The Numbered at Cork Midsummer Festival: 'Impressive production, just as we’ve come to expect'

Des O’Driscoll takes a look at the Cork Midsummer Festival

The Numbered - Fitzgerald’s Park

Spoiler alert: We’re all going to die. For the characters of Elias Canetti’s play — Corcadorca’s offering for Cork Midsummer Festival — they know exactly when that’s going to happen. In fact, their whole belief system is structured around that knowledge. At birth, they’re given a number, rather than a name. When they reach that number, they present themselves to the ruler for their final ‘moment’. It’s an arrangement that works for most of the citizens. Certainty provides a form of contentment. Contentment begets a stable society. Inevitably, it doesn’t last.

Lucianne McEvoy and Anna Sheils- McNamee in The Numbered.

The audience in Fitzgerald’s Park watches this strange proposition unravel in a gorgeous night-time setting on the banks of the Lee. While the play itself won’t be everyone’s cup of dystopian tea, this is an impressive production, just as we’ve come to expect from director Pat Kiernan and co. Mel Mercier’s soundscape fills the air with foreboding. Performances are solid, even if you’ll never connect too much to the characters.

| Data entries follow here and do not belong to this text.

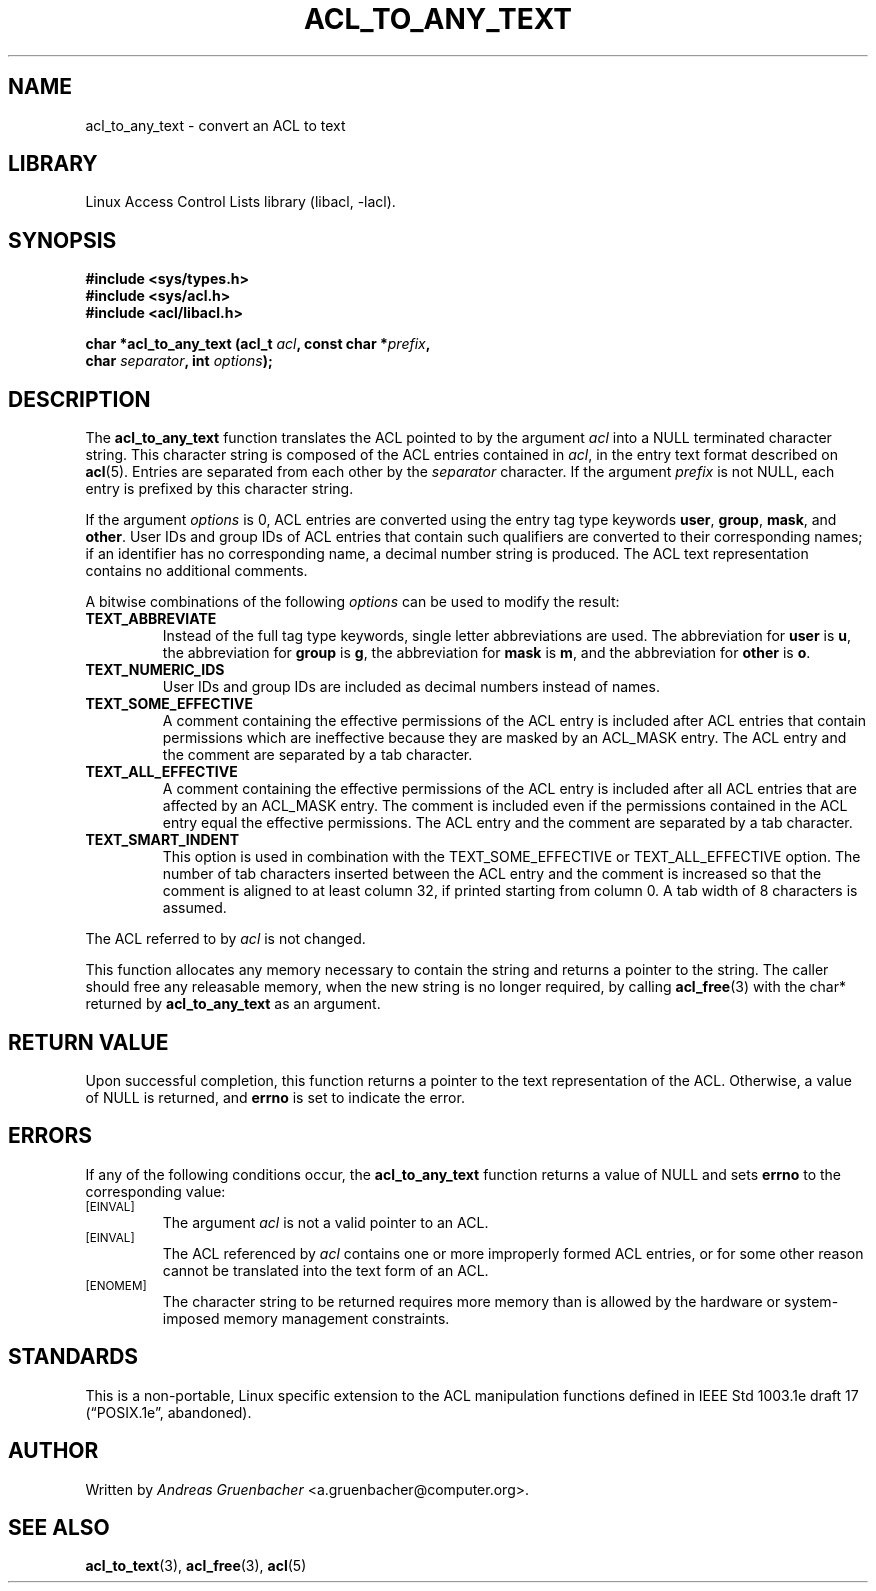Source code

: .\" Access Control Lists manual pages
.\"
.\" (C) 2002 Andreas Gruenbacher, <a.gruenbacher@computer.org>
.\"
.\" THIS SOFTWARE IS PROVIDED BY THE AUTHOR AND CONTRIBUTORS ``AS IS'' AND
.\" ANY EXPRESS OR IMPLIED WARRANTIES, INCLUDING, BUT NOT LIMITED TO, THE
.\" IMPLIED WARRANTIES OF MERCHANTABILITY AND FITNESS FOR A PARTICULAR PURPOSE
.\" ARE DISCLAIMED.  IN NO EVENT SHALL THE AUTHOR OR CONTRIBUTORS BE LIABLE
.\" FOR ANY DIRECT, INDIRECT, INCIDENTAL, SPECIAL, EXEMPLARY, OR CONSEQUENTIAL
.\" DAMAGES (INCLUDING, BUT NOT LIMITED TO, PROCUREMENT OF SUBSTITUTE GOODS
.\" OR SERVICES; LOSS OF USE, DATA, OR PROFITS; OR BUSINESS INTERRUPTION)
.\" HOWEVER CAUSED AND ON ANY THEORY OF LIABILITY, WHETHER IN CONTRACT, STRICT
.\" LIABILITY, OR TORT (INCLUDING NEGLIGENCE OR OTHERWISE) ARISING IN ANY WAY
.\" OUT OF THE USE OF THIS SOFTWARE, EVEN IF ADVISED OF THE POSSIBILITY OF
.\" SUCH DAMAGE.
.\"
.TH ACL_TO_ANY_TEXT 3 "Linux ACL Library" "March 2002" "Access Control Lists"
.SH NAME
acl_to_any_text \- convert an ACL to text
.SH LIBRARY
Linux Access Control Lists library (libacl, \-lacl).
.SH SYNOPSIS
.sp
.nf
.B #include <sys/types.h>
.B #include <sys/acl.h>
.B #include <acl/libacl.h>
.sp
.B "char *acl_to_any_text (acl_t \f2acl\f3, const char *\f2prefix\f3, "
.B "                       char \f2separator\f3, int \f2options\f3);"
.Op
.SH DESCRIPTION
The
.B acl_to_any_text
function translates the ACL pointed to by the argument
.I acl
into a NULL terminated character string. This character string
is composed of the ACL entries contained in
.IR acl ,
in the entry text format described on
.BR acl (5).
Entries are separated from each other by the
.I separator
character.
If the argument
.I prefix
is not NULL,
each entry is prefixed by this character string.
.PP
If the argument
.I options
is 0, ACL entries are converted using the entry tag type keywords
.BR user ,
.BR group ,
.BR mask ,
and
.BR other .
User IDs and group IDs of ACL entries that contain such
qualifiers are converted to their corresponding names; if an identifier
has no corresponding name, a decimal number string is produced. The
ACL text representation contains no additional comments.
.PP
A bitwise combinations of the following
.I options
can be used to modify the result:
.TP
.B TEXT_ABBREVIATE
Instead of the full tag type keywords, single letter abbreviations are used.
The abbreviation for
.B user
is
.BR u ,
the abbreviation for
.B group
is
.BR g ,
the abbreviation for
.B mask
is
.BR m ,
and the abbreviation for
.B other
is
.BR o .
.TP
.B TEXT_NUMERIC_IDS
User IDs and group IDs are included as decimal numbers instead of names.
.TP
.B TEXT_SOME_EFFECTIVE
A comment containing the effective permissions of the ACL entry is
included after ACL entries that contain permissions which are ineffective
because they are masked by an ACL_MASK entry. The ACL entry and the comment
are separated by a tab character.
.TP
.B TEXT_ALL_EFFECTIVE
A comment containing the effective permissions of the ACL entry is
included after all ACL entries that are affected by an ACL_MASK entry.
The comment is included even if the permissions contained in the ACL
entry equal the effective permissions. The ACL entry and the comment are
separated by a tab character.
.TP
.B TEXT_SMART_INDENT
This option is used in combination with the TEXT_SOME_EFFECTIVE or
TEXT_ALL_EFFECTIVE option. The number of tab characters inserted between
the ACL entry and the comment is increased so that the comment is
aligned to at least column 32, if printed starting from column 0. A tab
width of 8 characters is assumed.
.PP
The ACL referred to by
.I acl
is not changed.
.PP
This function allocates any memory necessary to contain the string and
returns a pointer to the string.  The caller should free any releasable
memory, when the new string is no longer required, by calling
.BR acl_free (3)
with the char* returned by
.B acl_to_any_text
as an argument.
.SH RETURN VALUE
Upon successful completion, this function returns a pointer to the text
representation of the ACL.  Otherwise, a value of NULL is returned, and
.B errno
is set to indicate the error.
.SH ERRORS
If any of the following conditions occur, the
.B acl_to_any_text
function returns a value of NULL and sets
.B errno
to the corresponding value:
.TP
.SM
\%[EINVAL]
The argument
.I acl
is not a valid pointer to an ACL.
.TP
.SM
\%[EINVAL]
The ACL referenced by
.I acl
contains one or more improperly formed ACL entries, or for some other
reason cannot be translated into the text form of an ACL.
.TP
.SM
\%[ENOMEM]
The character string to be returned requires more memory than is allowed
by the hardware or system-imposed memory management constraints.
.SH STANDARDS
This is a non-portable, Linux specific extension to the ACL manipulation
functions defined in IEEE Std 1003.1e draft 17 (\(lqPOSIX.1e\(rq, abandoned).
.SH AUTHOR
Written by
.I "Andreas Gruenbacher"
<a.gruenbacher@computer.org>.
.SH SEE ALSO
.BR acl_to_text (3),
.BR acl_free (3),
.BR acl (5)
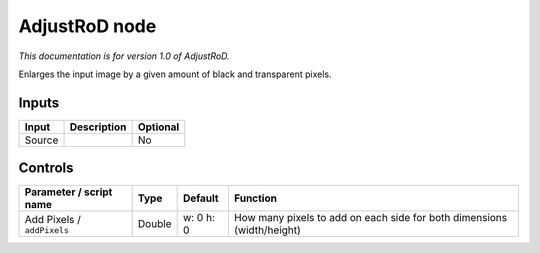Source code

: .. _net.sf.openfx.AdjustRoDPlugin:

AdjustRoD node
==============

|pluginIcon| 

*This documentation is for version 1.0 of AdjustRoD.*

Enlarges the input image by a given amount of black and transparent pixels.

Inputs
------

+----------+---------------+------------+
| Input    | Description   | Optional   |
+==========+===============+============+
| Source   |               | No         |
+----------+---------------+------------+

Controls
--------

.. tabularcolumns:: |>{\raggedright}p{0.2\columnwidth}|>{\raggedright}p{0.06\columnwidth}|>{\raggedright}p{0.07\columnwidth}|p{0.63\columnwidth}|

.. cssclass:: longtable

+------------------------------+----------+-------------+--------------------------------------------------------------------------+
| Parameter / script name      | Type     | Default     | Function                                                                 |
+==============================+==========+=============+==========================================================================+
| Add Pixels / ``addPixels``   | Double   | w: 0 h: 0   | How many pixels to add on each side for both dimensions (width/height)   |
+------------------------------+----------+-------------+--------------------------------------------------------------------------+

.. |pluginIcon| image:: net.sf.openfx.AdjustRoDPlugin.png
   :width: 10.0%

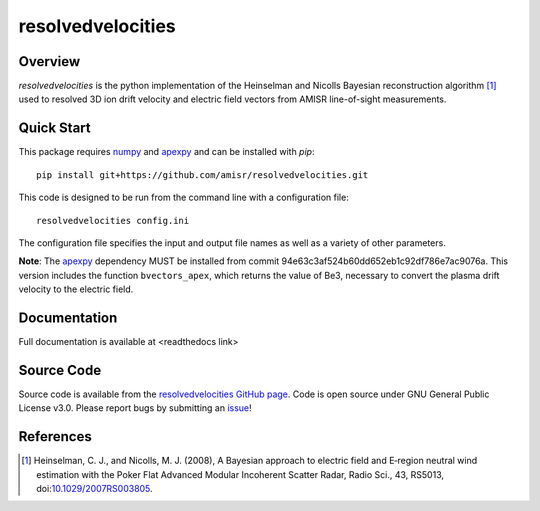 resolvedvelocities
==================

Overview
--------
`resolvedvelocities` is the python implementation of the Heinselman and Nicolls Bayesian reconstruction algorithm [1]_ used to resolved 3D ion drift velocity and electric field vectors from AMISR line-of-sight measurements.

Quick Start
-----------
This package requires `numpy <https://numpy.readthedocs.io/en/latest/>`_ and `apexpy <https://apexpy.readthedocs.io/en/latest/>`_ and can be installed with `pip`::

	pip install git+https://github.com/amisr/resolvedvelocities.git

This code is designed to be run from the command line with a configuration file::

	resolvedvelocities config.ini

The configuration file specifies the input and output file names as well as a variety of other parameters.

**Note**:
The `apexpy <https://apexpy.readthedocs.io/en/latest/>`_ dependency MUST be installed from commit 94e63c3af524b60dd652eb1c92df786e7ac9076a. This version includes the function ``bvectors_apex``, which returns the value of Be3, necessary to convert the plasma drift velocity to the electric field.

Documentation
-------------

Full documentation is available at <readthedocs link>

Source Code
-----------

Source code is available from the `resolvedvelocities GitHub page <https://github.com/amisr/resolvedvelocities>`_.  Code is open source under GNU General Public License v3.0.  Please report bugs by submitting an `issue <https://github.com/amisr/resolvedvelocities/issues>`_!

References
----------

.. [1] Heinselman, C. J., and Nicolls, M. J. (2008), A Bayesian approach to electric field and E‐region neutral wind estimation with the Poker Flat Advanced Modular Incoherent Scatter Radar, Radio Sci., 43, RS5013, doi:`10.1029/2007RS003805 <https://agupubs.onlinelibrary.wiley.com/doi/full/10.1029/2007RS003805>`_.
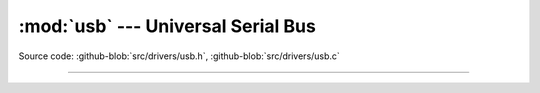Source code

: :mod:`usb` --- Universal Serial Bus
===================================

.. module:: usb
   :synopsis: Universal Serial Bus.

Source code: :github-blob:`src/drivers/usb.h`, :github-blob:`src/drivers/usb.c`

----------------------------------------------

.. doxygenfile:: drivers/usb.h
   :project: simba
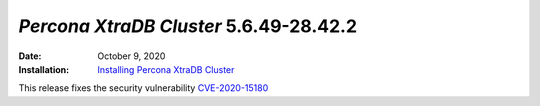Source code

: .. _PXC-5.6.49-28.42.2:

================================================================================
*Percona XtraDB Cluster* 5.6.49-28.42.2
================================================================================

:Date: October 9, 2020
:Installation: `Installing Percona XtraDB Cluster <https://www.percona.com/doc/percona-xtradb-cluster/5.6/installation.html>`_

This release fixes the security vulnerability `CVE-2020-15180 <https://cve.mitre.org/cgi-bin/cvename.cgi?name=CVE-2020-15180>`_




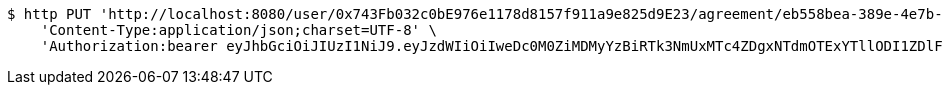 [source,bash]
----
$ http PUT 'http://localhost:8080/user/0x743Fb032c0bE976e1178d8157f911a9e825d9E23/agreement/eb558bea-389e-4e7b-afed-4987dbf37f85/condition/967ee13c-dd5d-4de5-adb5-7dd4907fb2cf/accept' \
    'Content-Type:application/json;charset=UTF-8' \
    'Authorization:bearer eyJhbGciOiJIUzI1NiJ9.eyJzdWIiOiIweDc0M0ZiMDMyYzBiRTk3NmUxMTc4ZDgxNTdmOTExYTllODI1ZDlFMjMiLCJleHAiOjE2MzM5NDg0MjV9.6MkteNrYa-6RCCx4KuJs12NWRHVbVS8ZXsVFp9w1C64'
----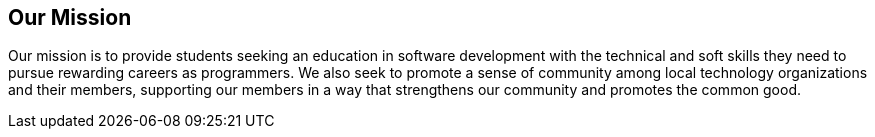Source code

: == Our Mission

Our ((mission)) is to provide students seeking an education in software development with the technical and soft skills they need to pursue rewarding careers as programmers. We also seek to promote a sense of community among local technology organizations and their members, supporting our members in a way that strengthens our community and promotes the common good.
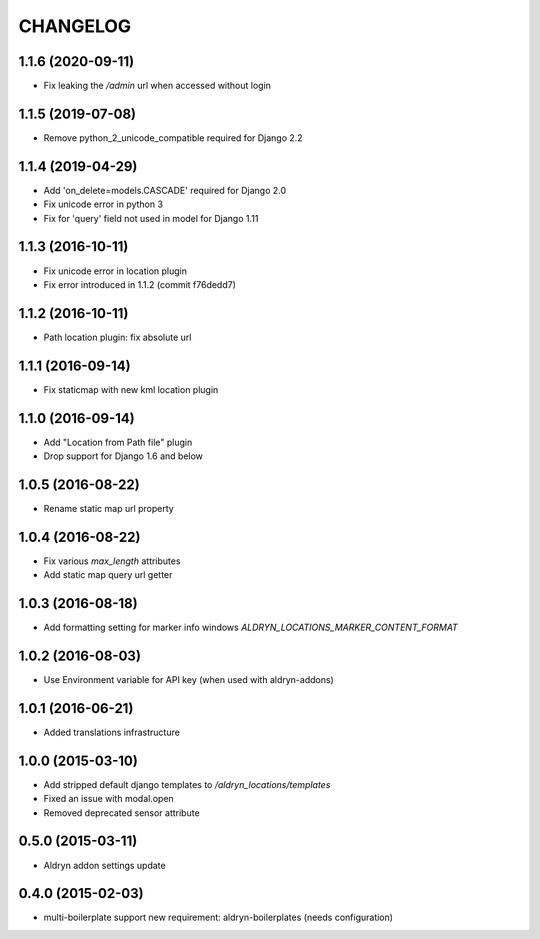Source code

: CHANGELOG
=========

1.1.6 (2020-09-11)
------------------

* Fix leaking the `/admin` url when accessed without login


1.1.5 (2019-07-08)
------------------

* Remove python_2_unicode_compatible required for Django 2.2


1.1.4 (2019-04-29)
------------------

* Add 'on_delete=models.CASCADE' required for Django 2.0
* Fix unicode error in python 3
* Fix for 'query' field not used in model for Django 1.11


1.1.3 (2016-10-11)
------------------

* Fix unicode error in location plugin
* Fix error introduced in 1.1.2 (commit f76dedd7)


1.1.2 (2016-10-11)
------------------

* Path location plugin: fix absolute url


1.1.1 (2016-09-14)
------------------

* Fix staticmap with new kml location plugin


1.1.0 (2016-09-14)
------------------

* Add "Location from Path file" plugin
* Drop support for Django 1.6 and below


1.0.5 (2016-08-22)
------------------

* Rename static map url property


1.0.4 (2016-08-22)
------------------

* Fix various `max_length` attributes
* Add static map query url getter


1.0.3 (2016-08-18)
------------------

* Add formatting setting for marker info windows `ALDRYN_LOCATIONS_MARKER_CONTENT_FORMAT`


1.0.2 (2016-08-03)
------------------

* Use Environment variable for API key (when used with aldryn-addons)


1.0.1 (2016-06-21)
------------------

* Added translations infrastructure


1.0.0 (2015-03-10)
------------------

* Add stripped default django templates to `/aldryn_locations/templates`
* Fixed an issue with modal.open
* Removed deprecated sensor attribute


0.5.0 (2015-03-11)
------------------
* Aldryn addon settings update


0.4.0 (2015-02-03)
------------------

* multi-boilerplate support
  new requirement: aldryn-boilerplates (needs configuration)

After a late start to wait for darkness, attendees exit the park gates by about 11.35pm. Yes, sometimes it’s good to know when it ends.

Until June 30

Union Black - Neptune Stadium

The circus world is currently trumpeting its 250th anniversary, and this genre-bursting show provides a pointer for a new direction in the 21st century. Performing animals and revealing costumes are out. Hip-hop moves and topical references are in for a show that combines elements of the street, the theatre and the Big Top.

The Brexit crisis provides an ideal theme for the multi-national 13-piece ensemble to riff on, with high- wire antics and acrobatics, as well as choreographed football dances and slow-mo terrace violence. Italian and Irish accents are among a chorus of voices trying to persuade a man in a Union Jack suit not to leave the group. Galway’s Alex Allison provides one of the highlights of the evening with his witty juggling routine.

Union Black is fast-paced and fun, and you suspect that if the group return for next year’s Midsummer Festival, they could include a sketch involving a can still being kicked down the road.